I first noticed this about a year ago. The massed ranks of advertising Twitter and LinkedIn opining on the relative merits of an OOH campaign for McDonalds created by Leo Burnett in London.
The eye-catching creative featured so-called ingredient stacks – essentially a vertical typographic execution listing the contents of various Maccas menu items.
The striking posters has been designed in collaboration with the acclaimed typographer David Schwen.
Whilst the posters were to run in selected digital and analogue OOH sites around the UK, the debate mostly circled around the lack of overt branding in the executions. There were no golden arches or obvious Maccas brand cues.
But that’s not what tickled me.
I’ve no way of knowing which outdoor sites ran the campaign, but what I did know is that the campaign caught fire on social media, delivering many thousands more global ‘impressions’ than a few digital billboards in suburban UK shopping centres will have garnered.
And those impressions on social media were delivered by the same 3 studio mock-up executions.
In a sense, those Maccas ‘ads’ are not ads at all. Or they are a dialetheia.
A ‘true contradiction’. It is what it is not, and this is why it is what it is.
The studio mock ups are not ads – they are ‘representations’ of ads – yet they are also ads because they accumulated thousands of ‘impressions’ on social media as if they were.
I made a mental note to coin this phenomenon as "pseudo Out of Home"’ as a nod to historian Daniel Boorstin’s book, The Image: A Guide to Pseudo-Events in America, from in 1962.
In it, Boorstin describes the nature of pseudo-events as being planted primarily for the immediate purpose of being reported or reproduced, arranged for the convenience of (social media and) news media.
The question ‘Is it real?’ is less important than ‘Is it newsworthy?’ And Its relation to the underlying reality of the situation is ambiguous.
In recent weeks there seems to have been a (Mc)flurry of pseudo-OOH executions.
The Marmite ‘Dynamite’ billboard – you know the one, the Chilli-infused Marmite jar has blown its lid into the windscreen of a parked car. The BBC ‘burning’ billboard announcing the finale of 'A Perfect Planet' Sir David Attenborough series warning about climate change.

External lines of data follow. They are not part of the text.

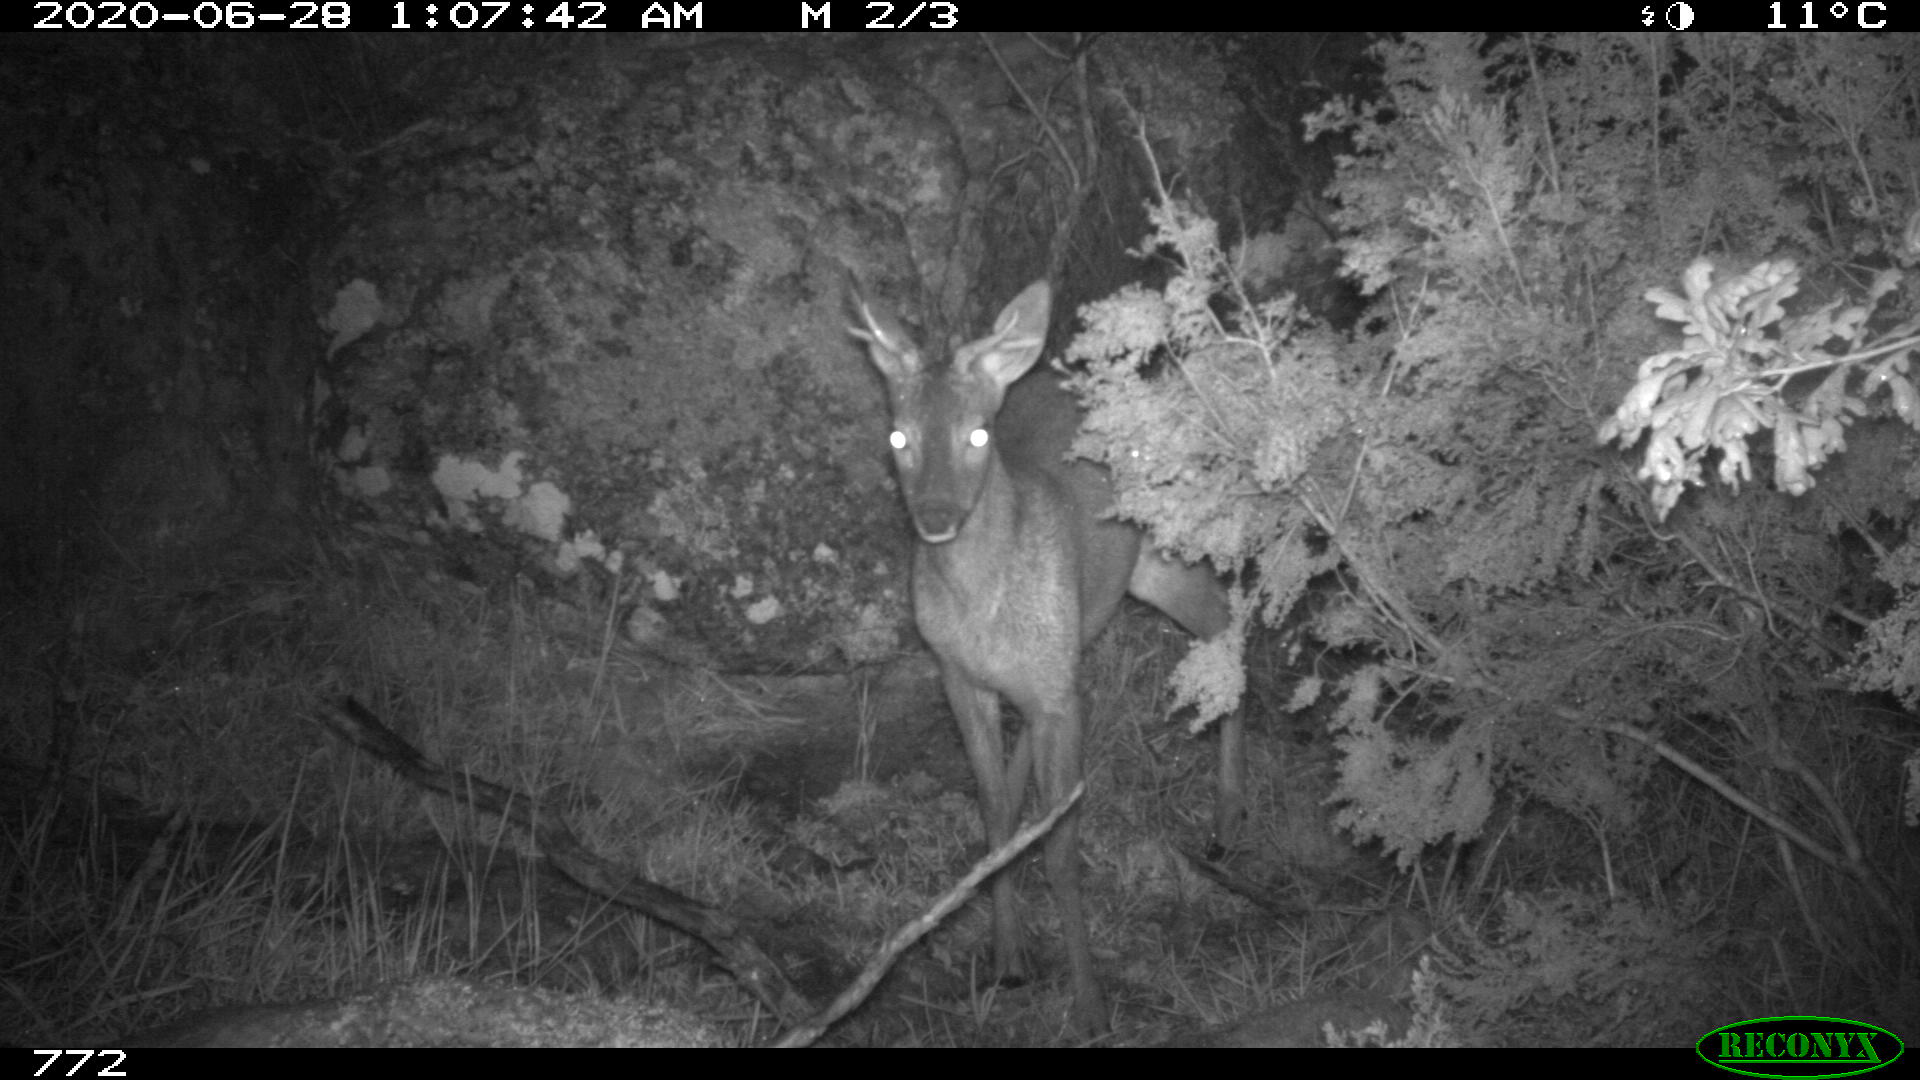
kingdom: Animalia
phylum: Chordata
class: Mammalia
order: Artiodactyla
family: Cervidae
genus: Capreolus
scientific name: Capreolus capreolus
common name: Western roe deer
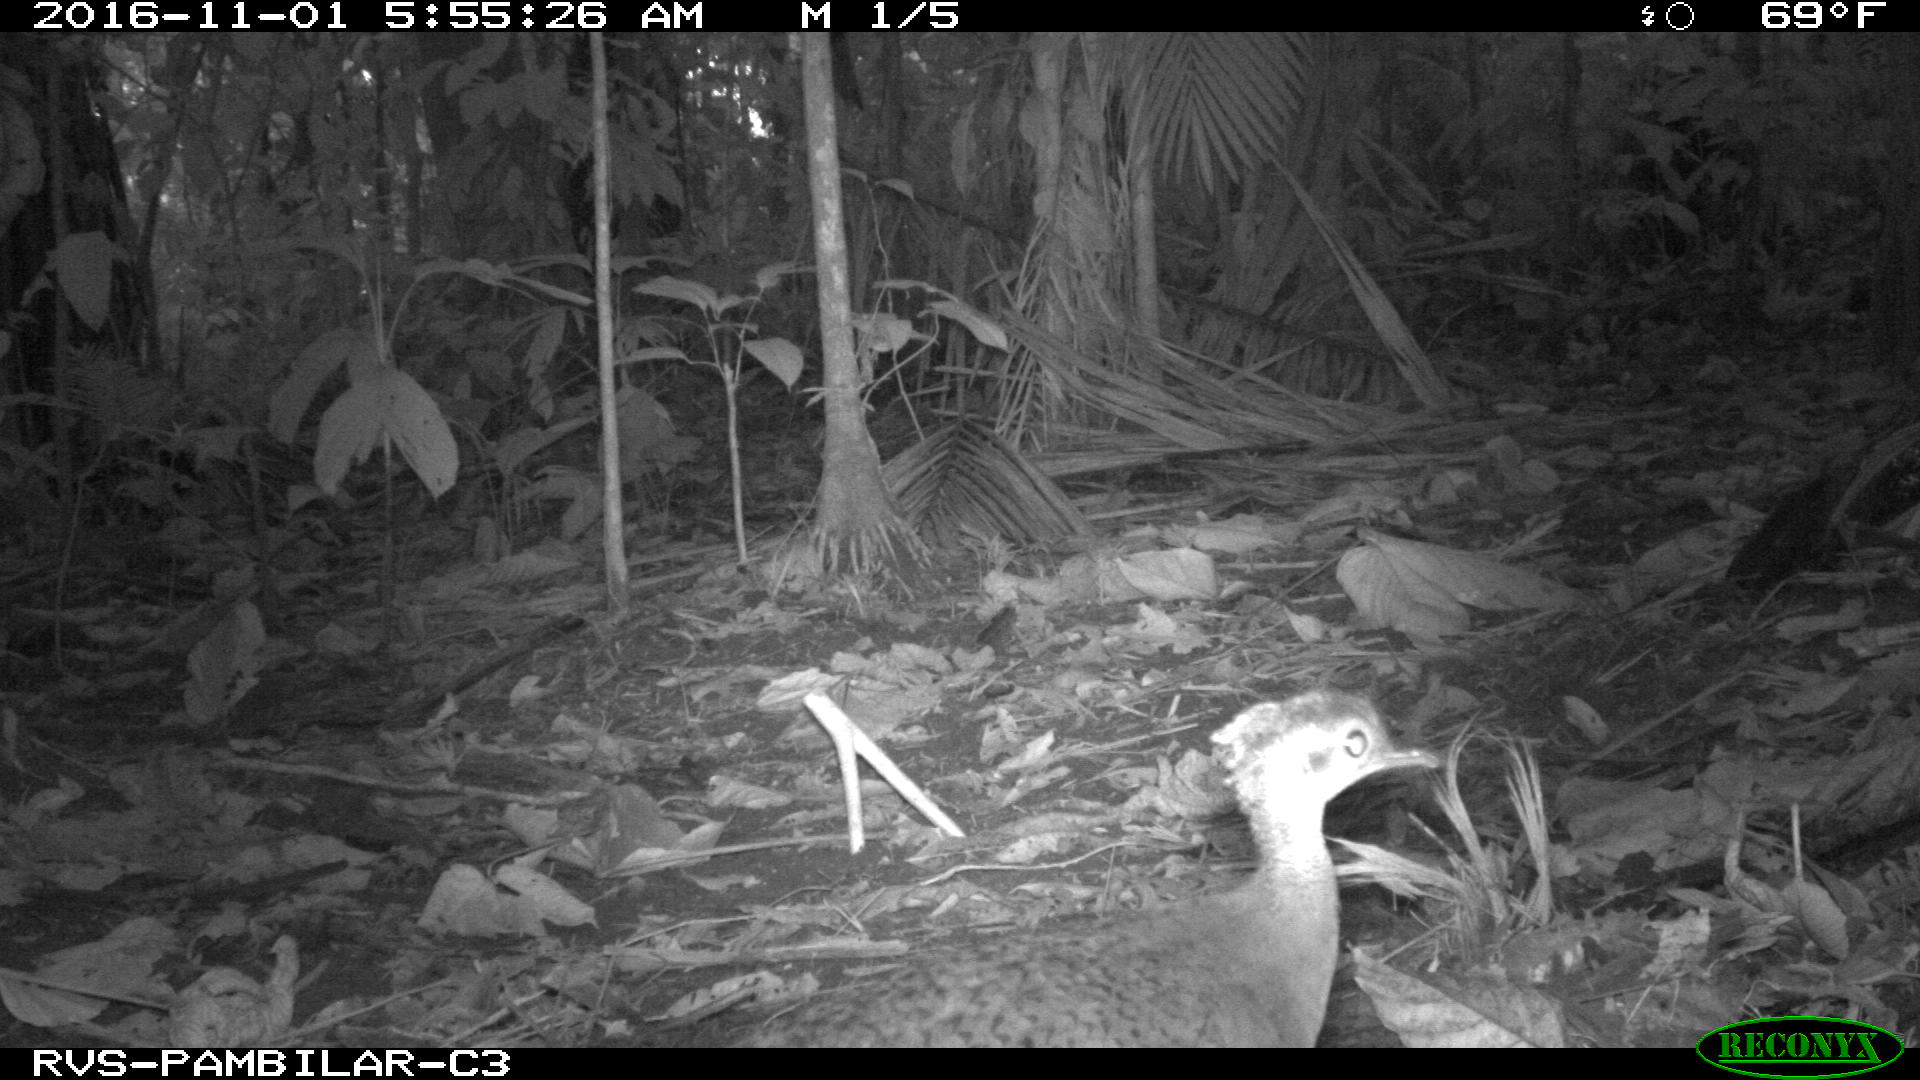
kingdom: Animalia
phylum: Chordata
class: Aves
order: Tinamiformes
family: Tinamidae
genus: Tinamus
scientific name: Tinamus major
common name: Great tinamou
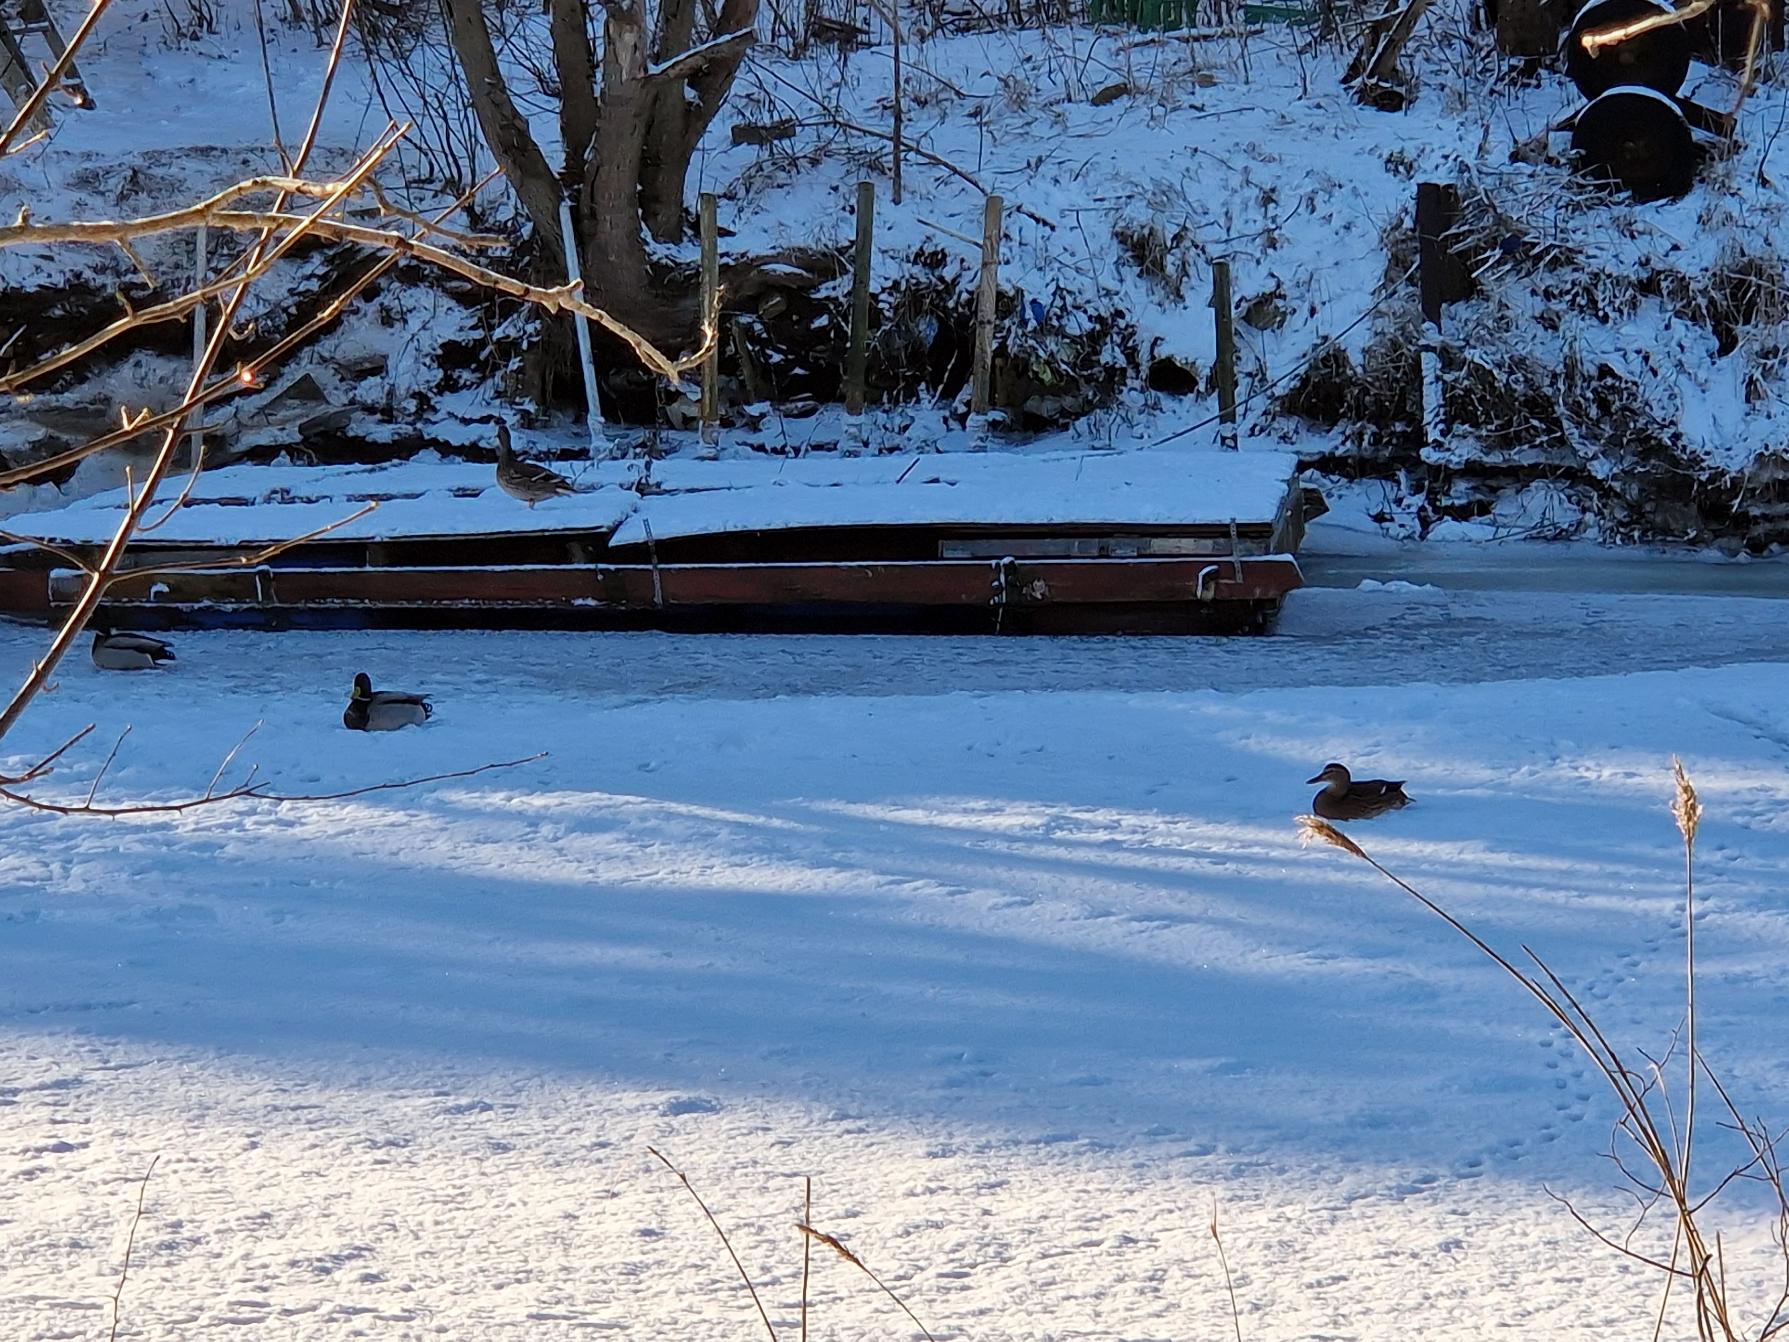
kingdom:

Both of these one-off executions achieving millions of global eyeballs.
Even a junior creatives spec work for Kit-Kat featuring a Zoom meeting packed calendar with chunks blocked out with Kit Kat fingers (take a break!) seems to have fooled great swathes of LinkedIn-ers into believing it was a ‘real’ campaign.
Yet, it is a ‘real’ campaign.
It is what it is not, and this is why it is what it is.
Signalling theory indicates that when we can intuit how much money a company has laid out for an ad campaign, this helps us, unconsciously; make distinctions between brands.
Costly signals are supposed to be reliable. The signaller has put their money where their mouth is.
They are hard to fake.
(Until they are not.)
I did a little small-scale experiment with some clients last week. I asked them to infer the leading brands in a particular market by showing them some advertising creative.
I picked insurance brands from Canada (although none of these brands actually existed, to make it a no prior level playing field).
And it wasn’t the creative I was really measuring.
In each case my panel chose the brands that I had mocked up in pseudo-OOH as the leading brands.
My sense is that this needs more research. Can minds be ‘tricked’ into inferring ‘quality’ media by representations of ‘quality’ media? And for how long?
For the postmodernity spotters out there, perhaps this is just late capitalism’s own incorporation of Baudrillard’s critique of mass media.
‘The simulacrum precedes the original and the distinction between reality and representation vanishes.’
There is only the simulacrum, and originality becomes a totally meaningless concept.
I’m not bothered either way, but I do enjoy telling clients that – for a while at least - we can squeeze a ten-million dollars media plan out of ten thousand dollars.